ChatGPT and the Future of Cheating

Image created with Dall-E-2 – OpenAI’s Image Generator

Prompt: “students using robots to write their essay”

ChatGPT has seemingly taken the world by storm in recent months, and while it may appear to be a new phenomenon, ChatGPT and other chatbots are by no means new. 

The first AI chatbot was created at MIT in 1995 by professor Joseph Weizenbaum, who named it Eliza. While this first model was extremely simple, the complexity of these bots soon began to increase at an astronomical rate. 

What sets ChatGPT apart from the rest is its level of complexity, the rate at which it has grown, and the revolutionary algorithms it uses to expand its abilities. Before release, the AI system had been fed over 560GB, which translated to more than 300 billion words, allowing it to answer more than 175 billion different questions at launch (BBC Science Focus).
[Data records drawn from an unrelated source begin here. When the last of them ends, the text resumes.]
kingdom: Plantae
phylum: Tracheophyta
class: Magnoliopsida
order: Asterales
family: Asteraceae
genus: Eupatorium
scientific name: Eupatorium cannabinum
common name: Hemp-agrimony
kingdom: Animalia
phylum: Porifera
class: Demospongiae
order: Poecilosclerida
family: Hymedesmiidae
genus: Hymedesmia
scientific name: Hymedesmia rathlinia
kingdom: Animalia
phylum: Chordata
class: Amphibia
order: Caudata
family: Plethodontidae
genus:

However, what gives ChatGPT and other chatbots like it so much promise is that the more they are used, the smarter they become.

In the months since its release, OpenAI, the developer of ChatGPT, has been valued at more than $29 billion (WSJ) with investments from institutional venture capital funds. There was even a recent $10 billion investment from Microsoft who intended to implant the software into many of their goods and services going forward. This would mean that ChatGPT could be brought to hundreds of millions of users globally in the next decade. Five days after its launch, ChatGPT gained more than a million daily users. However, one issue that has come up since ChatGPT’s rise has been its potential abuse by students; this has been a considerable problem at Grace. 

Image created with Dall-E-2 – OpenAI’s Image Generator

Prompt: “teachers discussing the future of cheating amidst chatgpt”

A few months after its release, articles began to sprout up about incidents involving students found using ChatGPT for papers. While the consensus of these articles was that cheating was not a widespread problem, questions remained on whether or not it could become one. 

Soon schools across the nation were asking the question of what they could do to stop this. At Grace, the issue of its potential abuse was brought up in a recent staff meetings by the teachers of the academic departments who, like the rest of the nation’s educators, wondered what they could do to stop this.

While to the naked eye, ChatGPT writing may be indistinguishable to the writing of a regular student; it is still the case that ChatGPT, in its current state, has extreme limitations. While it can perform basic commands and mimic basic human conversations with scary accuracy, when it comes to more complex commands, ChatGPT falls short; this is especially true regarding mathematics. Just by using it once, it is evident that much of the writing it generates is compiled entirely from information it originally learned from the internet. However, as ChatGPT gains more daily users, these limitations will become less and less apparent as it becomes smarter and smarter. Only time will tell how long this solution will last before ChatGPT becomes too complex for detectors to use.